A limitation of the present study is the use of a single stimulus dimension (fear intensity), whereas generalization can occur along any dimension. In the animal literature, the use of a single dimension is commonly used when exploring effects of intra-dimensional discrimination training (Honig and Urcuioli, 1981
). It is for this reason that we employed only a single dimension in the present study, thus ensuring that intra-dimensional changes in behavioral and neural responses could be attributed to the degree of emotional expression, and not other factors related to identity. Our prior fMRI work using these face morphs has further shown that dynamic changes in identity and emotional expression are partly dissociable in the brain (LaBar et al., 2003
). Thus, additional research is warranted to determine how generalization is mediated along other featural dimensions.

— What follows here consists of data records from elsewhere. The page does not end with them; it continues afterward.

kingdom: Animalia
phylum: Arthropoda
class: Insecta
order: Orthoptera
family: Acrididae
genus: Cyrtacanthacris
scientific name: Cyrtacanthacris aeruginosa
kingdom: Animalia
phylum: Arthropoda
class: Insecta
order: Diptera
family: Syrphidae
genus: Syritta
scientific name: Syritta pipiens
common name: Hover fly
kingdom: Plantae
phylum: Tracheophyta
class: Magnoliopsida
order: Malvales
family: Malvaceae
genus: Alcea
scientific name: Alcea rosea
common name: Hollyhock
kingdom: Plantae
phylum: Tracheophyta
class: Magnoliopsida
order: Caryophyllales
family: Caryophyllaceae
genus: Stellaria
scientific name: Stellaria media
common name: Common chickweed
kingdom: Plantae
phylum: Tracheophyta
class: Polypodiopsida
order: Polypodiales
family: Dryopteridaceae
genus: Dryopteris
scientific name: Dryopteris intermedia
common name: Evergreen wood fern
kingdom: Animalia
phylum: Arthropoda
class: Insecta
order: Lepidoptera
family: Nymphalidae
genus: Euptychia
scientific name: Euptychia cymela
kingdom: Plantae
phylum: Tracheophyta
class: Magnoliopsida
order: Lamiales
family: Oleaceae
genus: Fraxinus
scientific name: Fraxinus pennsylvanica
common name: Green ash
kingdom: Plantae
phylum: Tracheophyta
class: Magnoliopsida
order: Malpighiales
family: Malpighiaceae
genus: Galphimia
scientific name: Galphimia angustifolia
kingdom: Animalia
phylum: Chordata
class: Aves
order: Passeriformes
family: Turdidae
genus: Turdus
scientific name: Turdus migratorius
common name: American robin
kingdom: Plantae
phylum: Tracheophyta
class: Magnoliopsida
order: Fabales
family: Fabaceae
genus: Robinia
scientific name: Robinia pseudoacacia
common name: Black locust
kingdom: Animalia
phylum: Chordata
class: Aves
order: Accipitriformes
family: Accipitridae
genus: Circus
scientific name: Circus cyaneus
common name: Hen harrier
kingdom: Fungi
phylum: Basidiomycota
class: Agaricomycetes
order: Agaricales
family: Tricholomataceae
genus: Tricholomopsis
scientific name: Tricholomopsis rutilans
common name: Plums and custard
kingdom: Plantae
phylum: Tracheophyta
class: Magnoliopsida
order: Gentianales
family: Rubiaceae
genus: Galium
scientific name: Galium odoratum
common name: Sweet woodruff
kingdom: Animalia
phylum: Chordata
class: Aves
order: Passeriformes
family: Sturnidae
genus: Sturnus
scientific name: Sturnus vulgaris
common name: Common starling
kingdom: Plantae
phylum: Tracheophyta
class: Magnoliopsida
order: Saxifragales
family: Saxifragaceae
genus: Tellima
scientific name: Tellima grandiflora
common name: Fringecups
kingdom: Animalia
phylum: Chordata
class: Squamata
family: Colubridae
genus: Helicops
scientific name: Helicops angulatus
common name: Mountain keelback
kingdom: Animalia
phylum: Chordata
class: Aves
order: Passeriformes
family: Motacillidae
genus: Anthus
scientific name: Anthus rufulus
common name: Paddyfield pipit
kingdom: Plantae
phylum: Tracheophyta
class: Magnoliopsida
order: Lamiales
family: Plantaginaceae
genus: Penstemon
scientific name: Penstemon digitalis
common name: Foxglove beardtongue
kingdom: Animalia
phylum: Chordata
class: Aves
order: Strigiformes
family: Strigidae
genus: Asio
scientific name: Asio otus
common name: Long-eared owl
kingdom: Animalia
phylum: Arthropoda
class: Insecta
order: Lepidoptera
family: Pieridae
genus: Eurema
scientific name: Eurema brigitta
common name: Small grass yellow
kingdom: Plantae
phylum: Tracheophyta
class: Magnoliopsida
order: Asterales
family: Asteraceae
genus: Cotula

In conclusion, the neural and behavioral systems involved in processing and reacting to feared stimuli are becoming increasingly well delineated across species, driven in large part by a desire to better inform models of clinical anxiety disorders. The laboratory study of fear learning has typically involved a systematic examination of the processes involved in acquiring, expressing, and extinguishing fears to a specific stimulus. To understand anxiety disorders marked by heightened fear responses, however, it is necessary to explore the processes involved in the generalization of fear to a wider range of stimuli, especially given that a feared stimulus can be encountered in multiple forms (Shepard, 1987
). Results from the present investigation demonstrate that regions involved in fear learning are not always specific to a learned threat. Moreover, individual differences in intensity-based generalization suggest a dynamic interplay between corticolimbic-autonomic coupling during fear generalization, and underscores the importance for interpreting brain activity by behavioral measures. Lastly, analysis of functional connectivity between the amygdala and FFG suggest that the amygdala may be important for modulating the sensory representation of stimuli that approximate a learned threat, and that heightened amygdala connectivity may be associated with overgeneralization of fears for individuals with heightened anxiety. Collectively, these results provide novel methodological approaches and insights into the neural basis of fear learning and generalization.